Gelesenes anwenden
1) Welcher Anteil der Zulieferteile kommt laut dem Auszug zur Automobilindustrie teilweise aus einer einzigen Region?
2) Tausche im Auszug zur Automobilindustrie „Einkäufer“ gegen „Beschaffer“ aus und gib dabei den Abschnitt wieder, der mit den Worten „Fangen wir mit“ beginnt und mit „Automobilindustrie lange bestimmt.“ endet.

Vorliegender Auszug
-- -- --

Fangen wir mit der dritten Herausforderung an: Die Abhängigkeit einiger deutscher Automobilkonzerne von China ist in hohem Maße besorgniserregend. Es wird darauf ankommen, diese einseitige Fokussierung auf einen Markt zu verringern und resiliente Lieferketten aufzubauen. Als Manager in der Industrie habe ich viele Beispiele einer hohen Abhängigkeit der Autohersteller von einzelnen Lieferanten gesehen. Teilweise kommen mehr als 80 Prozent der Zulieferteile aus einer Region, teilweise aus einer Fabrik. Der Einkäufer ist allein auf Kostenminimierung ausgerichtet – auch wenn es andere strategische Vorgaben des Vorstands gibt, der aber mit Blick auf das Ergebnis nicht so genau hinschaut. Diese Ausrichtung auf Kosten und damit auf kurzfristigen Erfolg hat leider auch die deutsche Automobilindustrie lange bestimmt.

-- -- --

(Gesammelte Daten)
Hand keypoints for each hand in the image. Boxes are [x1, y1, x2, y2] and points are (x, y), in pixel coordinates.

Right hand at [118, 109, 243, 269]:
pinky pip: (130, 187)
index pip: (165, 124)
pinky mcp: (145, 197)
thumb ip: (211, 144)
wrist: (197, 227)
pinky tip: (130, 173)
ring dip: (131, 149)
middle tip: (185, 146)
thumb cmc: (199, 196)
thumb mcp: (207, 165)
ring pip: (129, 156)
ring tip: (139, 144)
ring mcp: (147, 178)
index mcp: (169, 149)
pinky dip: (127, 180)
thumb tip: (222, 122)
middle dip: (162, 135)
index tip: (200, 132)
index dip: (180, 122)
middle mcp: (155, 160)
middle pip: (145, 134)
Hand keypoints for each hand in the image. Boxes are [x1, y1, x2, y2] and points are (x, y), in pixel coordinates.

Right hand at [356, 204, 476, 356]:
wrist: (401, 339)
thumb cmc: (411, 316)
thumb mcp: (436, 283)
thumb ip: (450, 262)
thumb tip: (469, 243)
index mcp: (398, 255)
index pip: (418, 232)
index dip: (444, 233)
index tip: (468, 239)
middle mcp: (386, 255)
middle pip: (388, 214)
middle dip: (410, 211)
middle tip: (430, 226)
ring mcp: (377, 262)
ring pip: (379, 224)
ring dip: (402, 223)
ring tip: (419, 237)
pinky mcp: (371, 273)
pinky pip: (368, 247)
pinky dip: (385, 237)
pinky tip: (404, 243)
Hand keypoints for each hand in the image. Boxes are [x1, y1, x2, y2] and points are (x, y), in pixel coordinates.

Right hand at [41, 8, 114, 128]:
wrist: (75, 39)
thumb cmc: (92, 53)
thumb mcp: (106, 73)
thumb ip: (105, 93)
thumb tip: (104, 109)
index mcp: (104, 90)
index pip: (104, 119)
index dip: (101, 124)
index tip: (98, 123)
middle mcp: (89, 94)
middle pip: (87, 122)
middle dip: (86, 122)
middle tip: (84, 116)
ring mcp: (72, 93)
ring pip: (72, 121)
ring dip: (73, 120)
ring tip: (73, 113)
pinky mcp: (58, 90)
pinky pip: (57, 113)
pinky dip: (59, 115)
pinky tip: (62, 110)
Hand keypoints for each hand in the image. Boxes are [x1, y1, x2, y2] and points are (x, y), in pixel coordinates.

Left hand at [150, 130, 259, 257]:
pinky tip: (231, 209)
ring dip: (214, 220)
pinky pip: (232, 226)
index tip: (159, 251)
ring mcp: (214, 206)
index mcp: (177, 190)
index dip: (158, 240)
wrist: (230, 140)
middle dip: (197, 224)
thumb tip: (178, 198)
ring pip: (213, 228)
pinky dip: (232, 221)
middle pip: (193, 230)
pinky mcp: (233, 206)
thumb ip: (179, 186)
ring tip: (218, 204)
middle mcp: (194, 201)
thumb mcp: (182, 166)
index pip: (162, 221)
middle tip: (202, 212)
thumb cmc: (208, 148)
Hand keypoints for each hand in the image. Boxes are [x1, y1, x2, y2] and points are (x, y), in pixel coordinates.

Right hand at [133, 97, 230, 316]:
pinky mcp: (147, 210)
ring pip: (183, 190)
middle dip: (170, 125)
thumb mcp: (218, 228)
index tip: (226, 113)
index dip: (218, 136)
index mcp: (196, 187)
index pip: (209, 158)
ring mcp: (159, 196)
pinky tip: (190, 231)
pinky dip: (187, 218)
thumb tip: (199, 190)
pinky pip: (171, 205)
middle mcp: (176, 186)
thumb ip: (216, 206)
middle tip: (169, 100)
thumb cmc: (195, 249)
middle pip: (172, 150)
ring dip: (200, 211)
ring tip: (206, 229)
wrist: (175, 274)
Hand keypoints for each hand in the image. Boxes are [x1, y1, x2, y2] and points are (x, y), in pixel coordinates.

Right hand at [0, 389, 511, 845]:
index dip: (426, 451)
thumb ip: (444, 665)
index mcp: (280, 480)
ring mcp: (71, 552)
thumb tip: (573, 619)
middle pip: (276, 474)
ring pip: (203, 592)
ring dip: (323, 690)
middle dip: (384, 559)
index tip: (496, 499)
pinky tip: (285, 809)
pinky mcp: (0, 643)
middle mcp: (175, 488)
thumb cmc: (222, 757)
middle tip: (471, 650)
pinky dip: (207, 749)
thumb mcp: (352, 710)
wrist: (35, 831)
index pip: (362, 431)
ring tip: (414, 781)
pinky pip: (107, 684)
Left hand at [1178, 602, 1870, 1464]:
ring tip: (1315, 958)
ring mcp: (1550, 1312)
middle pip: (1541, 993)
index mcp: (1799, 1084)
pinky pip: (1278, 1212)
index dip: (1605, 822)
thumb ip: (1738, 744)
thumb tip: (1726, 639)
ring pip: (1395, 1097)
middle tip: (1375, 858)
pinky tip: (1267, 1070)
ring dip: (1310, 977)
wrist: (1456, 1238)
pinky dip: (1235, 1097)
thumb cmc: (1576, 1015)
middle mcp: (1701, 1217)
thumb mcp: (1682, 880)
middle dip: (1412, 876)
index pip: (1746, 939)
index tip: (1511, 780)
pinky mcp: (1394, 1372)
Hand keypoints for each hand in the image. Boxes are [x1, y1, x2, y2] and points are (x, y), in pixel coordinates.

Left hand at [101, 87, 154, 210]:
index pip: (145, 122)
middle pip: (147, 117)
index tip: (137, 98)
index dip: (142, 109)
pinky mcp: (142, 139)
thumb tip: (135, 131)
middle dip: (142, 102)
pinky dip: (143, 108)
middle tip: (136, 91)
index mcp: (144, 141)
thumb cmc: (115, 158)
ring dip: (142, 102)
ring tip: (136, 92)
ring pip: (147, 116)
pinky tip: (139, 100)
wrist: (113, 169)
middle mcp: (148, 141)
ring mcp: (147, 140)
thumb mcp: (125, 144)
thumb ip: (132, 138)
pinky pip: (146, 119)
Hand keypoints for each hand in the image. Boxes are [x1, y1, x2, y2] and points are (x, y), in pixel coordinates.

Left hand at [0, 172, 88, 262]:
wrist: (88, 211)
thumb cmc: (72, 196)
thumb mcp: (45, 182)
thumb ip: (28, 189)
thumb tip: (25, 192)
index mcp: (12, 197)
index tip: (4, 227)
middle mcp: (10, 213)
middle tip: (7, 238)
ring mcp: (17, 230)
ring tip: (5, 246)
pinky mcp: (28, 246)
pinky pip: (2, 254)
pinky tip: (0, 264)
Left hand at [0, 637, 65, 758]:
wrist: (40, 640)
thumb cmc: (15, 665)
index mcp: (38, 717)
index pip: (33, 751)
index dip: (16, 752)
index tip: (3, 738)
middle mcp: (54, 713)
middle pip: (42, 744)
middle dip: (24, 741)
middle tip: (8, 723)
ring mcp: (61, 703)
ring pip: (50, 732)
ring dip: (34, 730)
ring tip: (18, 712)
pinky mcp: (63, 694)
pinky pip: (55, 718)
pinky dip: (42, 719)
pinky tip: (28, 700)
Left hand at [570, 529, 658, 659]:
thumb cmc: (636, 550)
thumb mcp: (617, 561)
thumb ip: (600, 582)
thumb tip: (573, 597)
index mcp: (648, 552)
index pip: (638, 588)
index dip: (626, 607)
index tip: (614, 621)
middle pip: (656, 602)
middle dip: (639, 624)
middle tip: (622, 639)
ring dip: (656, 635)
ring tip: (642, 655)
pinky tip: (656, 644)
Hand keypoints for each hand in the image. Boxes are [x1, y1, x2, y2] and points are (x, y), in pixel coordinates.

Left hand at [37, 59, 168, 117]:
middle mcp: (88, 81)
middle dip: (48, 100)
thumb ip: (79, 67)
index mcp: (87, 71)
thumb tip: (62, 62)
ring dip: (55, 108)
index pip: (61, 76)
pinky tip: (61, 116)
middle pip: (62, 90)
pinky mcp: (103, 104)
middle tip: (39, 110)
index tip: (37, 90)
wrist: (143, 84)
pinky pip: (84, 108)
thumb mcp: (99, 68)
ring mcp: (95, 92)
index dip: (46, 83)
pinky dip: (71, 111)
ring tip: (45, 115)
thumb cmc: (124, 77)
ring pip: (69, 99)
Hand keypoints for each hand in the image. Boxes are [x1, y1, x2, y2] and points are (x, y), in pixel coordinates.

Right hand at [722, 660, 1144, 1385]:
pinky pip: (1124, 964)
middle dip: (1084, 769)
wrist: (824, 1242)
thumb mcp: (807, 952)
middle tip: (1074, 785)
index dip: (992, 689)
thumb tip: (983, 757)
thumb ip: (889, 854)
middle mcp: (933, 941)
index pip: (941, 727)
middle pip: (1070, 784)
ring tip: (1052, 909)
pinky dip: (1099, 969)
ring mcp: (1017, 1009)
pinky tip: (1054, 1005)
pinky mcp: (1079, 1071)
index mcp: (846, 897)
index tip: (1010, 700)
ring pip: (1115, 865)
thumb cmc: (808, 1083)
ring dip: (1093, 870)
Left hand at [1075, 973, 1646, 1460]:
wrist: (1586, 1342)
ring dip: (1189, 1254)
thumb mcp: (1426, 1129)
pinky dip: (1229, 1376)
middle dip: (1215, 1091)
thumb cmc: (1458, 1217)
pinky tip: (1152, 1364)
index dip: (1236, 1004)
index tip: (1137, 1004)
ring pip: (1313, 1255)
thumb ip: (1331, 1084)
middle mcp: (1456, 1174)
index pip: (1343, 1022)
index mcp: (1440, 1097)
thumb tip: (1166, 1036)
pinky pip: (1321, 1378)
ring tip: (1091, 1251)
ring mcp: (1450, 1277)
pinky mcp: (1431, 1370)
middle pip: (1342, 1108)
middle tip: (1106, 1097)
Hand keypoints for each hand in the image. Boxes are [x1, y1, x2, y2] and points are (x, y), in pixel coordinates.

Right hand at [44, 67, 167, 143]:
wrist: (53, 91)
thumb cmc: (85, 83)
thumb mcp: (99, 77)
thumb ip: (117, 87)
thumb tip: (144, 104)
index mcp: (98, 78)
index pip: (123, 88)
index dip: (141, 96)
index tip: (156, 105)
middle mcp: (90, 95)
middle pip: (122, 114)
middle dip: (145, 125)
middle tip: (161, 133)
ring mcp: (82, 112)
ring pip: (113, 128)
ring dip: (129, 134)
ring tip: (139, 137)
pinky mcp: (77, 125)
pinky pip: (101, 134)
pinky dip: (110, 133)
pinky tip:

-- -- --

Ergebnisse der Übungen
1) Mehr als 80 Prozent

2)
Fangen wir mit der dritten Herausforderung an: Die Abhängigkeit einiger deutscher Automobilkonzerne von China ist in hohem Maße besorgniserregend. Es wird darauf ankommen, diese einseitige Fokussierung auf einen Markt zu verringern und resiliente Lieferketten aufzubauen. Als Manager in der Industrie habe ich viele Beispiele einer hohen Abhängigkeit der Autohersteller von einzelnen Lieferanten gesehen. Teilweise kommen mehr als 80 Prozent der Zulieferteile aus einer Region, teilweise aus einer Fabrik. Der Beschaffer ist allein auf Kostenminimierung ausgerichtet – auch wenn es andere strategische Vorgaben des Vorstands gibt, der aber mit Blick auf das Ergebnis nicht so genau hinschaut. Diese Ausrichtung auf Kosten und damit auf kurzfristigen Erfolg hat leider auch die deutsche Automobilindustrie lange bestimmt.